Counting every line in the records below that holds "active", give the total and add nothing.

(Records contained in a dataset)
***

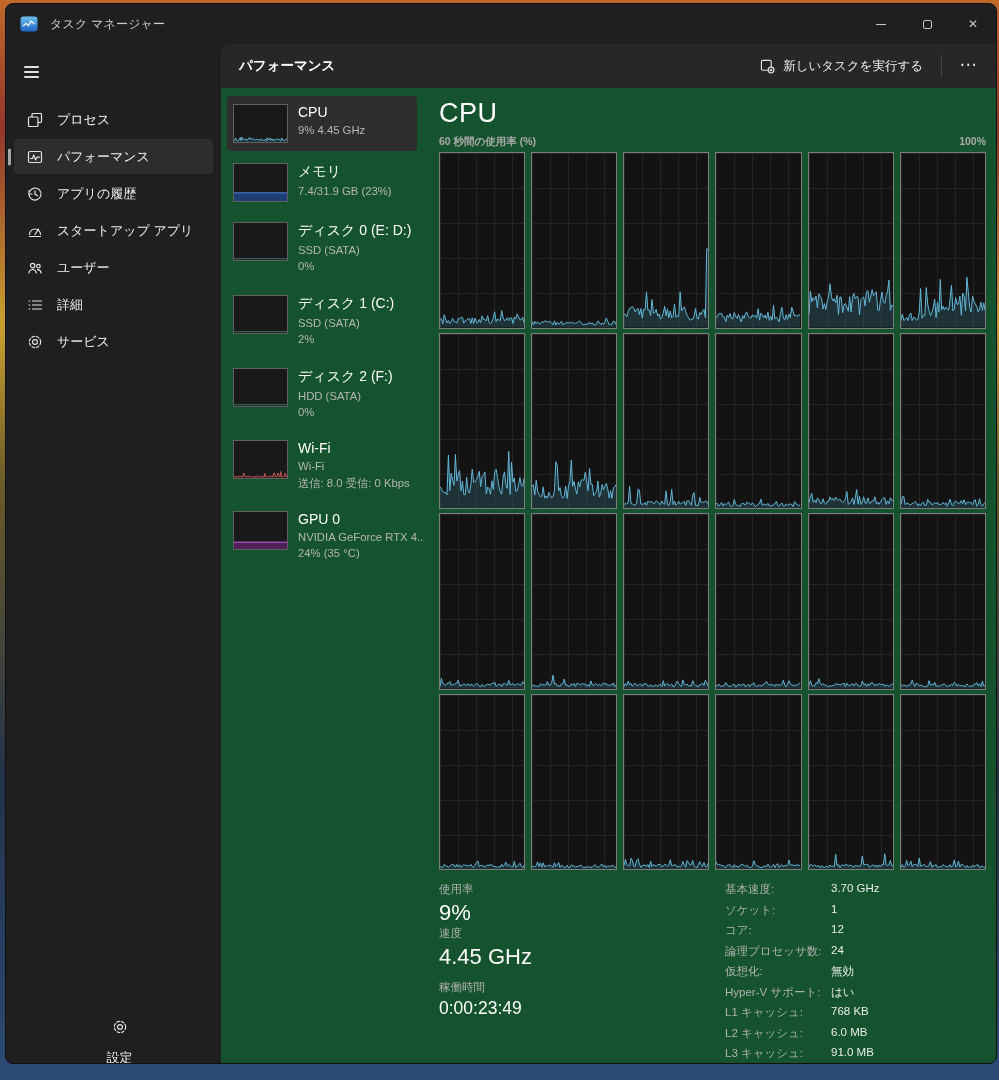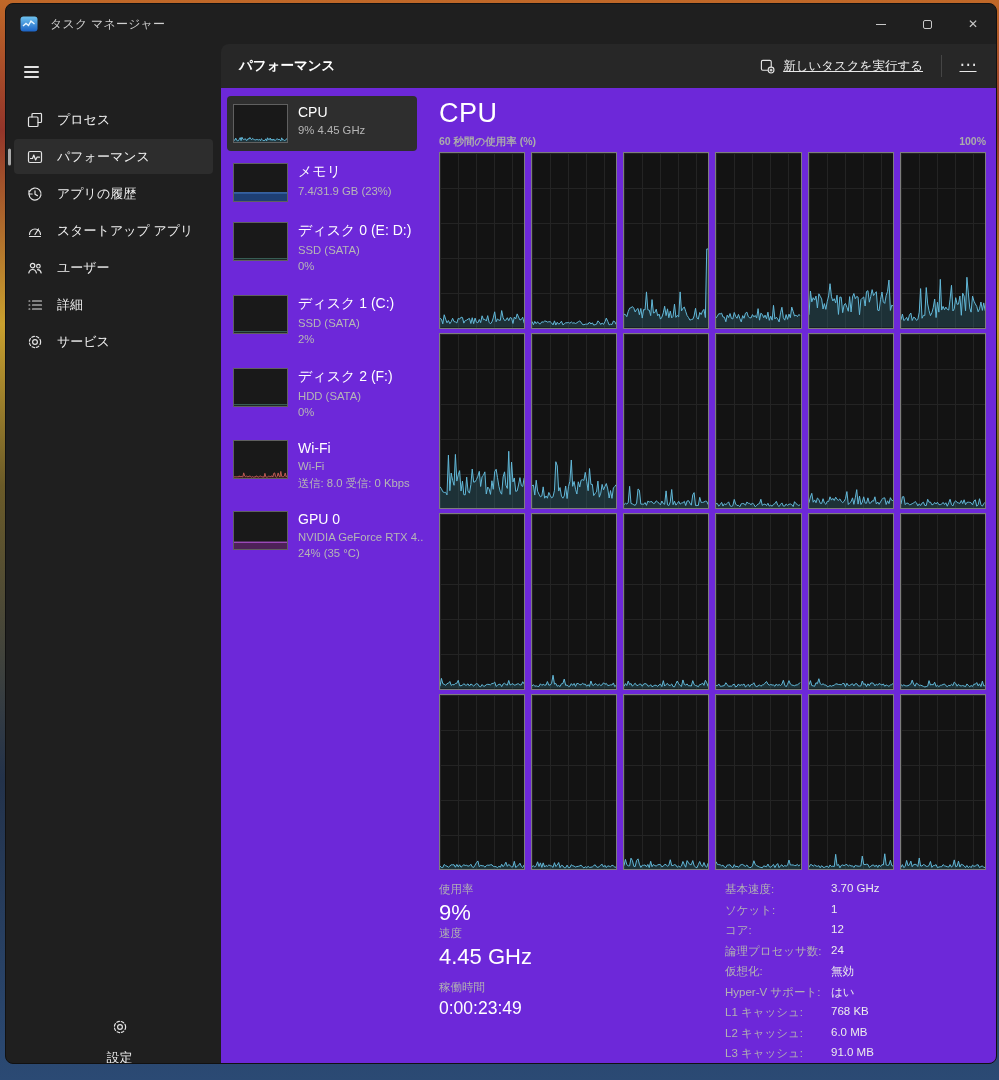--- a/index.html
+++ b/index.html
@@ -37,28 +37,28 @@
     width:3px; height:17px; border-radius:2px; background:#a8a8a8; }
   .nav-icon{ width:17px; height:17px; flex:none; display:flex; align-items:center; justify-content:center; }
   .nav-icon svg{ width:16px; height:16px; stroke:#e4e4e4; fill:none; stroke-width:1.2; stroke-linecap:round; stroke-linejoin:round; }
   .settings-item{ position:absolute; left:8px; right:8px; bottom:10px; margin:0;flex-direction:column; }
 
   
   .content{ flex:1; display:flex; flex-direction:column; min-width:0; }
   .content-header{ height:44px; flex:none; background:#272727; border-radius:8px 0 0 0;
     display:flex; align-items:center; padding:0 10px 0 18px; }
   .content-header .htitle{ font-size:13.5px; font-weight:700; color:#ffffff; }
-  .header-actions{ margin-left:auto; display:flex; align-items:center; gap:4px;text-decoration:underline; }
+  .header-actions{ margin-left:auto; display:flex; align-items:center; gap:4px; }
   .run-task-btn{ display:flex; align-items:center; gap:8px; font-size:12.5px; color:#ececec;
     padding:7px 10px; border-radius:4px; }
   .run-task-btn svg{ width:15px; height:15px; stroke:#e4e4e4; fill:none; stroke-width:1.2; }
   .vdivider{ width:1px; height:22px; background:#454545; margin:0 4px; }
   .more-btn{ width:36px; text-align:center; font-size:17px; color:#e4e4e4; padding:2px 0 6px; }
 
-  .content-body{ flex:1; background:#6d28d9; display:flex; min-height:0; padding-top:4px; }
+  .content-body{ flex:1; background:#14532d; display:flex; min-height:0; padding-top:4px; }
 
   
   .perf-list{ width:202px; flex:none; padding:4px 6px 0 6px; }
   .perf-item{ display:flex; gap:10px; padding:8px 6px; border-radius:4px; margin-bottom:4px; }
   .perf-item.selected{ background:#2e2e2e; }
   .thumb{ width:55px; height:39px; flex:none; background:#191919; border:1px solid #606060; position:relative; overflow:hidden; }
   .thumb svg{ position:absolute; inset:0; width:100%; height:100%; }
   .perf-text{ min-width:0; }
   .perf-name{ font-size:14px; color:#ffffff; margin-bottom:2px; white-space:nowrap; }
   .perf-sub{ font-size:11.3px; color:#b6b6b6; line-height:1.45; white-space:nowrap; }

***

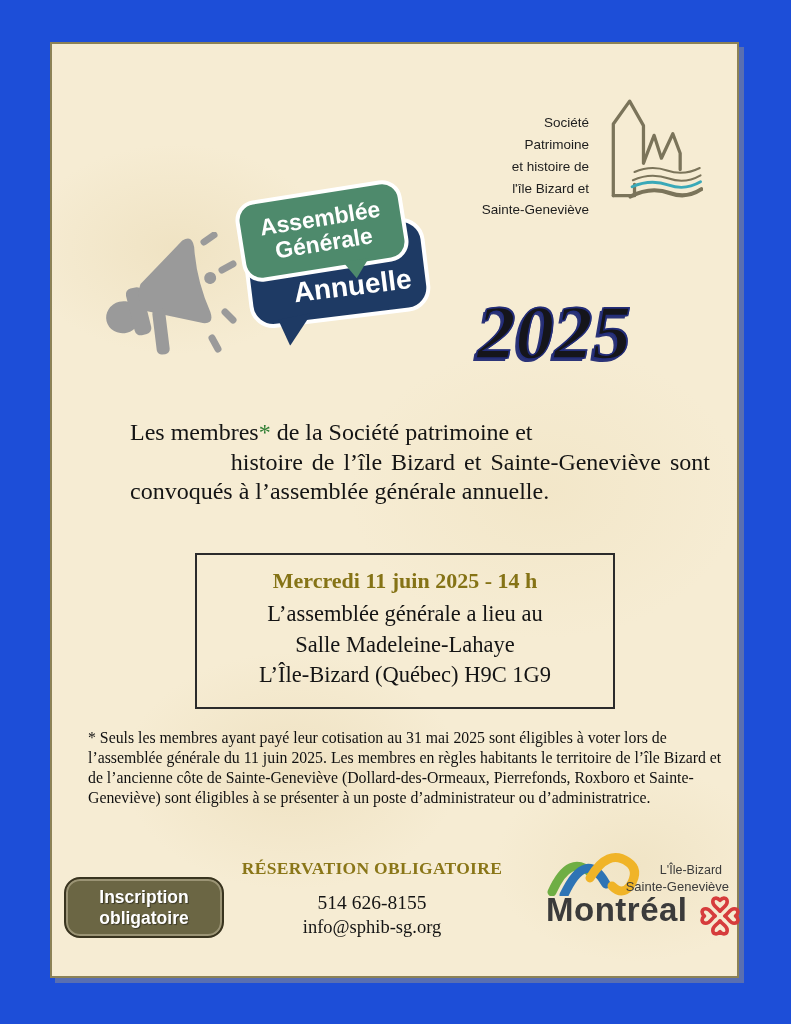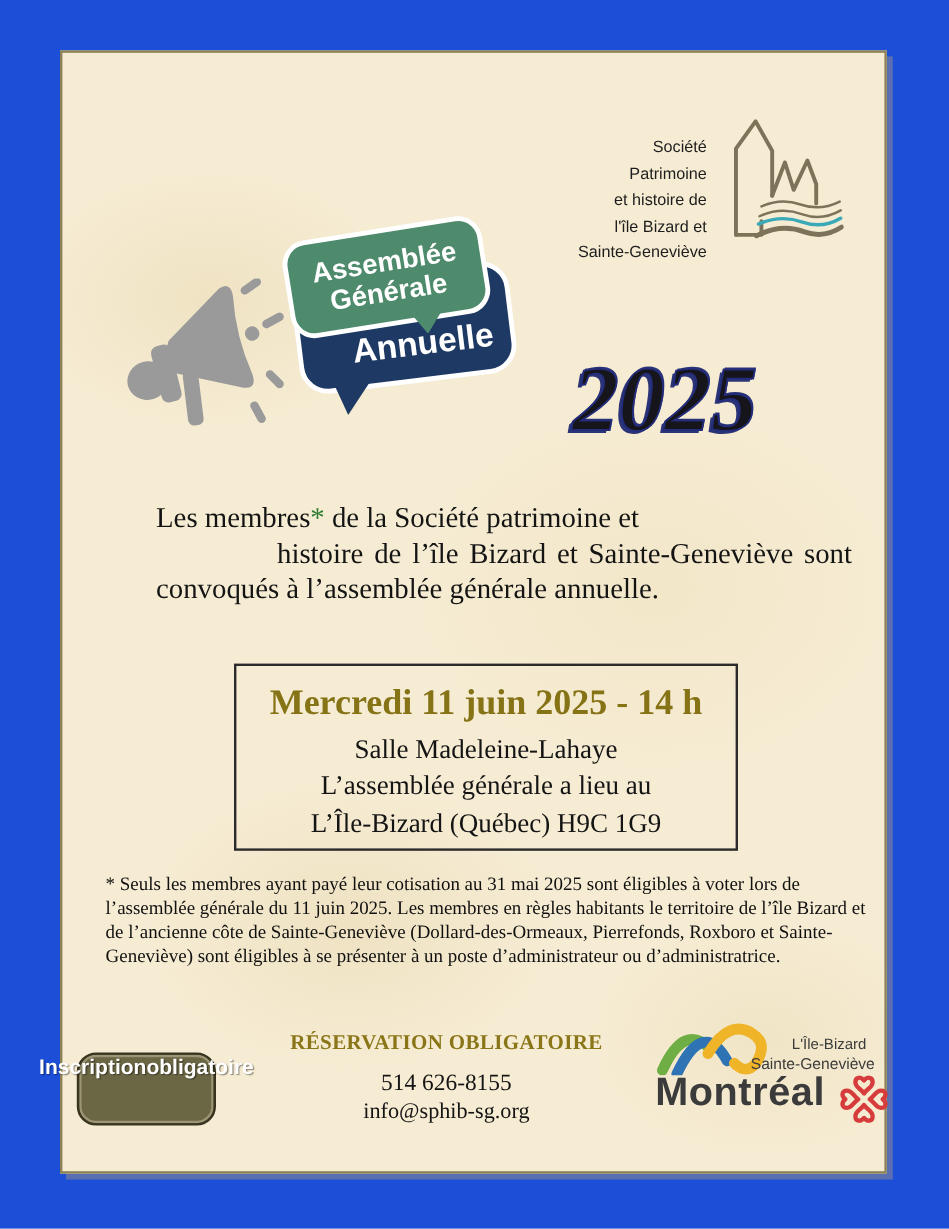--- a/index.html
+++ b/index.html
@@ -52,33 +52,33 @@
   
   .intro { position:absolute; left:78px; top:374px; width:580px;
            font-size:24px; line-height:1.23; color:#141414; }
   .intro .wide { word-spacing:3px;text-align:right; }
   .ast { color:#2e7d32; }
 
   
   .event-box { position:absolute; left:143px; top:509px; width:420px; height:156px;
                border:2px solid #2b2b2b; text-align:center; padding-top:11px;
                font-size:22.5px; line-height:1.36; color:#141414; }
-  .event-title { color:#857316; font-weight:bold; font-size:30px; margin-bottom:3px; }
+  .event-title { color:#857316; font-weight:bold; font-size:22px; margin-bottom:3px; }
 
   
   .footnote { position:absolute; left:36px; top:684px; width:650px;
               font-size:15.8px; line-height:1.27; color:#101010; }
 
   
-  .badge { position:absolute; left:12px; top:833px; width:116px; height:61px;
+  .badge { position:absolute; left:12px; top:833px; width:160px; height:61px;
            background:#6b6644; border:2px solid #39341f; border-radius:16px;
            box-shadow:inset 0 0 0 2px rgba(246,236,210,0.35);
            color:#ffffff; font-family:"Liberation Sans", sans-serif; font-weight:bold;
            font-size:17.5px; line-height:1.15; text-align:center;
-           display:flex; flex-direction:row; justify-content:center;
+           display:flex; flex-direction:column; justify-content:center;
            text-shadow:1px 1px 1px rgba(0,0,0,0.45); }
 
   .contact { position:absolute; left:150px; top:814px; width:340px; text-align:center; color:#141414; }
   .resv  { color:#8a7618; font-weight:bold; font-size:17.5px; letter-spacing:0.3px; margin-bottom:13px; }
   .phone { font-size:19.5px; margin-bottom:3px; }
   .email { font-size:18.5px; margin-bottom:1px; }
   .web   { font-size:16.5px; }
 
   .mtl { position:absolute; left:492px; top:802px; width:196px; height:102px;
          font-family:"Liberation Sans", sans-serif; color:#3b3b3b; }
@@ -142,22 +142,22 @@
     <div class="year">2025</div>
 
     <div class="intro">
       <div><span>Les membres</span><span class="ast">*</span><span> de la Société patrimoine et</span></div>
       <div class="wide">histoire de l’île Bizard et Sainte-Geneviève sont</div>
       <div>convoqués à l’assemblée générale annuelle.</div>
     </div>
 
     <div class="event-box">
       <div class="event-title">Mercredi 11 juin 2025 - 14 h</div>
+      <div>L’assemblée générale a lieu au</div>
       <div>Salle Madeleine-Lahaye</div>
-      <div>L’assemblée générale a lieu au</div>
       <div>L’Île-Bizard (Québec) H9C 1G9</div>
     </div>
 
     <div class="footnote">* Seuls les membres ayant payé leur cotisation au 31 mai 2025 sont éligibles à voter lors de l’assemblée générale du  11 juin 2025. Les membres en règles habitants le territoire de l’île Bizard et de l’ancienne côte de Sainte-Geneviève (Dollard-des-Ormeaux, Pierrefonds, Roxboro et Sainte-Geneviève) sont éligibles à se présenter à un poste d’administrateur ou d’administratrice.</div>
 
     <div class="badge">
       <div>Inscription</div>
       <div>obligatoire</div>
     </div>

***

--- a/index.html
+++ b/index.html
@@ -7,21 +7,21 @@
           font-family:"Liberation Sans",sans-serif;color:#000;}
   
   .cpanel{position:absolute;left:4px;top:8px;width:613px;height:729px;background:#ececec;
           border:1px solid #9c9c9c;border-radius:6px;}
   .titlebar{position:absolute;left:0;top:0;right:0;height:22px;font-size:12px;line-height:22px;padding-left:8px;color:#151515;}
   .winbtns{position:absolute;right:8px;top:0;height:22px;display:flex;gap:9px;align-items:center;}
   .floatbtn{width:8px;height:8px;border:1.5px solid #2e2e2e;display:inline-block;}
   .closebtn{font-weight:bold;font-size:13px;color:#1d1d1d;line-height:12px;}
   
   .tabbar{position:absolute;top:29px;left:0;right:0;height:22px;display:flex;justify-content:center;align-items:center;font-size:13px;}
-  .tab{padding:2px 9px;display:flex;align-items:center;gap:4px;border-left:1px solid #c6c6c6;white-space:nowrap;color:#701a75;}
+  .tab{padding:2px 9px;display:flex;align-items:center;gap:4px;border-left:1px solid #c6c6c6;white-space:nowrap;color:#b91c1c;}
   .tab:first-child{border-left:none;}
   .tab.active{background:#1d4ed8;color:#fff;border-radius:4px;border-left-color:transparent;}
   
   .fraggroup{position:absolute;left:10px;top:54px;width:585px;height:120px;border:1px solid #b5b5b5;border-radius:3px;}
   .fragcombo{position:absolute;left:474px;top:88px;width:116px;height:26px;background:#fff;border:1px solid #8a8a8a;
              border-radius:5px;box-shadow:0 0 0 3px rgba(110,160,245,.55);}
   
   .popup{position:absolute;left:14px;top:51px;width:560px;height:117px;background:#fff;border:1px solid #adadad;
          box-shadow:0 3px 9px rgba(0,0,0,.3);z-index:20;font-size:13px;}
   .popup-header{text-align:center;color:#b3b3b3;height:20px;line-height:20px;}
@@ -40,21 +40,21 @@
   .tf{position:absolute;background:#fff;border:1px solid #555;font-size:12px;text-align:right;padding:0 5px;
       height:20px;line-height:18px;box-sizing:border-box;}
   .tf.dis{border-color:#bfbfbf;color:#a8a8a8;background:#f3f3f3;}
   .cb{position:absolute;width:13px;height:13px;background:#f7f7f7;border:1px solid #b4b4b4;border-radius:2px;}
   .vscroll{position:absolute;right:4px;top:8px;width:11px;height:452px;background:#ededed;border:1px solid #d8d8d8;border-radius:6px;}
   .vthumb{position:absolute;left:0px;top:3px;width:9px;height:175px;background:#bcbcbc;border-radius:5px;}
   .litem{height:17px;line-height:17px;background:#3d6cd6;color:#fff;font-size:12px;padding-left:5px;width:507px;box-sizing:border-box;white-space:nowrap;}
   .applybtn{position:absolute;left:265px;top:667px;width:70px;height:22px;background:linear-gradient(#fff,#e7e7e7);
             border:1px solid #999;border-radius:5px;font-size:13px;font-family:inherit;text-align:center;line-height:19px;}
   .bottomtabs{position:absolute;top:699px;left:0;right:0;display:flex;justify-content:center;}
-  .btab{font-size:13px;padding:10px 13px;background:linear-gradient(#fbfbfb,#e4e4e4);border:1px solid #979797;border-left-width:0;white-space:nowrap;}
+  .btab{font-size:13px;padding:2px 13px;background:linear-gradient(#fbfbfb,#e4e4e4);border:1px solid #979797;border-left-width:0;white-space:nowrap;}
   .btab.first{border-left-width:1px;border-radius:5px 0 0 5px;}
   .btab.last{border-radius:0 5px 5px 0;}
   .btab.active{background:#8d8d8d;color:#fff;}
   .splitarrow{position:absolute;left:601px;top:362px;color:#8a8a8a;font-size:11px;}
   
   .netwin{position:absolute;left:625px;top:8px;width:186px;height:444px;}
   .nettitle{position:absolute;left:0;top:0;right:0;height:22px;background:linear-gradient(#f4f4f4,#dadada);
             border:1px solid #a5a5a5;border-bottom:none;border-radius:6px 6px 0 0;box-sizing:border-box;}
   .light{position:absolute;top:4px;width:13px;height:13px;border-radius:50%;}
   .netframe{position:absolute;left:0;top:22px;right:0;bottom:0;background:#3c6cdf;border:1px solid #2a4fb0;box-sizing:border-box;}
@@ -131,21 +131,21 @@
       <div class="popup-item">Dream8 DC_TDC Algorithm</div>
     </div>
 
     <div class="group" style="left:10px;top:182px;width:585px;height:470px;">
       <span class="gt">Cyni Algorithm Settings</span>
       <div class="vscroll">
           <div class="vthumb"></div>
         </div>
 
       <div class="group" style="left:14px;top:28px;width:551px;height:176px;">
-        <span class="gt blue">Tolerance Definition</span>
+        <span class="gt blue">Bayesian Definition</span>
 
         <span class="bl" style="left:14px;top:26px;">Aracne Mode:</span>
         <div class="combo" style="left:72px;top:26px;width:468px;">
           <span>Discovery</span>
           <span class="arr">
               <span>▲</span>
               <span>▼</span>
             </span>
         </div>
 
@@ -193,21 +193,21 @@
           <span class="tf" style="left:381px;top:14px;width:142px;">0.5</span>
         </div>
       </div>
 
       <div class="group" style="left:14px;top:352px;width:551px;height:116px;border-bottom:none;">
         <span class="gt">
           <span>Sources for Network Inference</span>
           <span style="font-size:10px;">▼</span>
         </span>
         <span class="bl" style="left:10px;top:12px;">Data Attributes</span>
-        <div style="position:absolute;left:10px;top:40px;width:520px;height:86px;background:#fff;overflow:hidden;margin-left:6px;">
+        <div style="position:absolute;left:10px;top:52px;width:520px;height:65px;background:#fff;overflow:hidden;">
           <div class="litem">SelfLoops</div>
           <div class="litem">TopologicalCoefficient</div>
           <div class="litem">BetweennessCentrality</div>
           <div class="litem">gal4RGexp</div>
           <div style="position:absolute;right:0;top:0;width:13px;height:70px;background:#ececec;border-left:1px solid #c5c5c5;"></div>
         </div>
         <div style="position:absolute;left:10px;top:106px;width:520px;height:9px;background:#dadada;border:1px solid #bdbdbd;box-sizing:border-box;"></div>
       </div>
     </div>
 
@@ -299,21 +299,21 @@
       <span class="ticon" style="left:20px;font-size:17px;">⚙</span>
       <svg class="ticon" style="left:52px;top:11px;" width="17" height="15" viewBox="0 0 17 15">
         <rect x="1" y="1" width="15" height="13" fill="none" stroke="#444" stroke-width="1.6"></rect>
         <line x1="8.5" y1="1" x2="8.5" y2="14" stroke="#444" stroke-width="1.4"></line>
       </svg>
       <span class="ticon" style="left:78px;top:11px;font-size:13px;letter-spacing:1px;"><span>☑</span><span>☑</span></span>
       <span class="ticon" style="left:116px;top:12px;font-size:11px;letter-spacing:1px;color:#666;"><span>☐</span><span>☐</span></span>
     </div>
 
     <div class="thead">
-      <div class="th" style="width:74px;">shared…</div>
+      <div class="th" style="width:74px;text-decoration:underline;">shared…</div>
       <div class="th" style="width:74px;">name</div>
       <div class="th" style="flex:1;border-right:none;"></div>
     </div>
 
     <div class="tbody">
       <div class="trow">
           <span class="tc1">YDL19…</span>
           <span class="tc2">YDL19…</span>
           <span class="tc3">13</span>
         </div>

***

**Answer space**
2